REDAÇÃO PARA LEITURA:
··········
O trabalho escravo no Brasil contemporâneo
Enviada em 04/07/2021
São Tomás de Aquino defende que todas as pessoas são importantes numa sociedade democrática, além de terem os mesmos direitos e deveres. Entretanto, percebe-se o contrário em relação ao trabalho escravo no Brasil contemporâneo. Diante disso, não há como negar que o silenciamento do tema por parte da sociedade, e a negligência do Governo são causas latentes do problema.
Convém ressaltar, a princípio, que a falta de discussão é um fator determinante para a permanência do impasse. De acordo com Foucault, temas são silenciados para que estruturas de poder sejam mantidas. Portanto, podemos perceber que com a ausência de discussão sobre a situação de pessoas em sistema escravocrata no país, quem controla isso se mantém no poder, sem fiscalizações e cobranças por parte da sociedade e do Governo.
Outro ponto relevante é a enorme lacuna na área de fiscalizações de leis, visto que mesmo com legislações existentes contra o trabalho forçado, este continua sendo praticado. Martin Luther King dizia que a injustiça num lugar qualquer é uma ameaça à justiça em qualquer lugar, logo enquanto não houver uma execução eficiente das leis de proteção, não haverá justiça.
··········
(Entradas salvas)

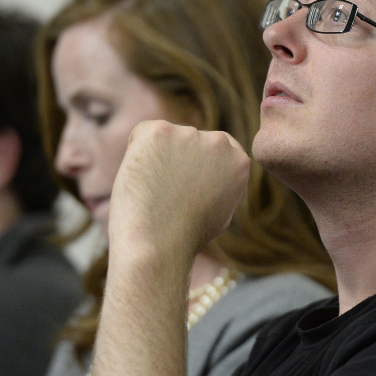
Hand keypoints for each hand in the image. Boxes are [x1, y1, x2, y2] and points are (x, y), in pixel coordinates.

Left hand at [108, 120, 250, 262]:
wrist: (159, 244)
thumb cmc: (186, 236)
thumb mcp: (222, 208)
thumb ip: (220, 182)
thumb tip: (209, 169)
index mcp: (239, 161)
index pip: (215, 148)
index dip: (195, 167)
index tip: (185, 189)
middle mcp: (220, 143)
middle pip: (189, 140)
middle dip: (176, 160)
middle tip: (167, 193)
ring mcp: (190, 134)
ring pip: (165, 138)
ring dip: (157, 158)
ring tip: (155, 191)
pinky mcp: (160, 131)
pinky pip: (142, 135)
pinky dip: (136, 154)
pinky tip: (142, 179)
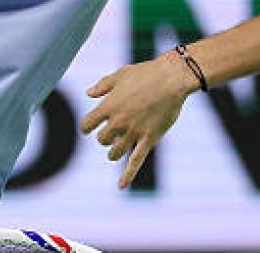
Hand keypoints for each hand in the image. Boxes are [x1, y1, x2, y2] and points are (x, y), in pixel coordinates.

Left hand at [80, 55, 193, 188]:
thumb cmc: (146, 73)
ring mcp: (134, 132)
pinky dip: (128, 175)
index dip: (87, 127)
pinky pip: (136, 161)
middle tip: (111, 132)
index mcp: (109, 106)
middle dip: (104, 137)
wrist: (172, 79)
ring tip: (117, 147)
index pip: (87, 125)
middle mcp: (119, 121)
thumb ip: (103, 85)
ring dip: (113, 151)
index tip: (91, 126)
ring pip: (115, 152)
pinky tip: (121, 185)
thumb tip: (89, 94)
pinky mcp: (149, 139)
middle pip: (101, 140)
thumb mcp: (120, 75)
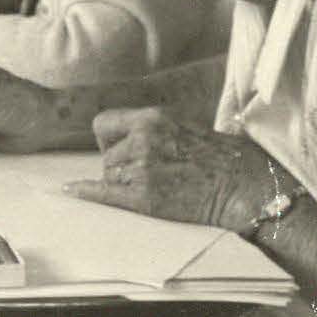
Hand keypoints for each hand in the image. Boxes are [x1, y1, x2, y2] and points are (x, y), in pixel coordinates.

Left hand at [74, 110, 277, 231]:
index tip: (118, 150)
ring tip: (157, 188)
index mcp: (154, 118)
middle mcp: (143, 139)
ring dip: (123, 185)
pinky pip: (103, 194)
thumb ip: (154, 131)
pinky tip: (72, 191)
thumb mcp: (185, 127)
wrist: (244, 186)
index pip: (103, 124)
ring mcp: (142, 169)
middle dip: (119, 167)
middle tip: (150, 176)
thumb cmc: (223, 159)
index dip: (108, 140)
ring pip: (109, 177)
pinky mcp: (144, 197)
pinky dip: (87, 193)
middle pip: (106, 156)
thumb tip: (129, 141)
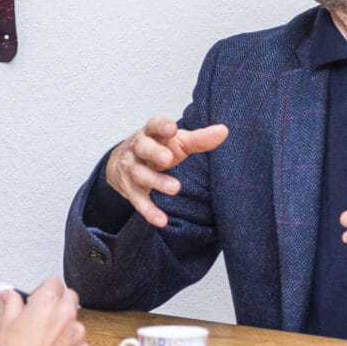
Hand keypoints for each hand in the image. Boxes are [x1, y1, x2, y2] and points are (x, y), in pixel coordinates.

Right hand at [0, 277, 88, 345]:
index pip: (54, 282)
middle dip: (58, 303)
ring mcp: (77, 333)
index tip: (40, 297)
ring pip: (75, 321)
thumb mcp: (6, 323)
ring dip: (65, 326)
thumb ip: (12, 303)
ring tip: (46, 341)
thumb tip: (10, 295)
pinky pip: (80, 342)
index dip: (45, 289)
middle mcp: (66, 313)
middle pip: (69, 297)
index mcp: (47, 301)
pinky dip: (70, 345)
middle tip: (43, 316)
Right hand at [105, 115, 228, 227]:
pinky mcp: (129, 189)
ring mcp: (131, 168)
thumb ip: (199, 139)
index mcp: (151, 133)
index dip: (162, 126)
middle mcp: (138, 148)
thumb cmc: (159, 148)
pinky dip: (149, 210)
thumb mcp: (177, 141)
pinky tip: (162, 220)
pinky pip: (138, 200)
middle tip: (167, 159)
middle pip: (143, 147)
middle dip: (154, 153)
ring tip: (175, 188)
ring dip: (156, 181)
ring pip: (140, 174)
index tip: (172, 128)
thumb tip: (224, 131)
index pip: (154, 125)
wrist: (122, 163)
··········
TAREFAS DO EXERCÍCIO:
[1] Reescreva de forma mais breve o parágrafo da redação sobre o trabalho escravo que começa com "Convém ressaltar, a princípio", mantendo seus fatos principais.
[2] Transcreva o trecho da redação sobre o trabalho escravo que começa em "Convém ressaltar, a" e segue até "não haverá justiça.", trocando "Foucault" por "Michel Foucault".
[3] Dê continuidade à redação sobre o trabalho escravo no Brasil contemporâneo a partir do ponto em que ela termina.

RESPOSTAS:
[1] A falta de debate é decisiva para que o problema persista. Segundo Foucault, temas são silenciados para preservar estruturas de poder. Assim, sem discussão sobre pessoas em regime escravocrata no país, quem controla essa situação continua no poder, livre de fiscalização e de cobranças da sociedade e do Governo.

[2]
Convém ressaltar, a princípio, que a falta de discussão é um fator determinante para a permanência do impasse. De acordo com Michel Foucault, temas são silenciados para que estruturas de poder sejam mantidas. Portanto, podemos perceber que com a ausência de discussão sobre a situação de pessoas em sistema escravocrata no país, quem controla isso se mantém no poder, sem fiscalizações e cobranças por parte da sociedade e do Governo.
Outro ponto relevante é a enorme lacuna na área de fiscalizações de leis, visto que mesmo com legislações existentes contra o trabalho forçado, este continua sendo praticado. Martin Luther King dizia que a injustiça num lugar qualquer é uma ameaça à justiça em qualquer lugar, logo enquanto não houver uma execução eficiente das leis de proteção, não haverá justiça.

[3]
Assim sendo, uma intervenção faz-se necessária. Para isso, é preciso que o Poder Executivo através do Governo crie projetos para maior fiscalização da sociedade, de empresas até propriedades privadas, visando diminuir o número de notícias recorrentes de pessoas encontradas em situação de abuso. O Órgão Policial seria de extrema importância nesse caso, podendo atuar em prol do bem estar dos cidadãos e diminuindo a insegurança da população. Para solucionar o ponto do silenciamento, as prefeituras de cada cidade brasileira devem promover debates abertos à toda população em espaços abertos, como praças públicas, onde pessoas retiradas da situação de escravidão possam depor, com intuito de informar e formar cidadãos atuantes na causa.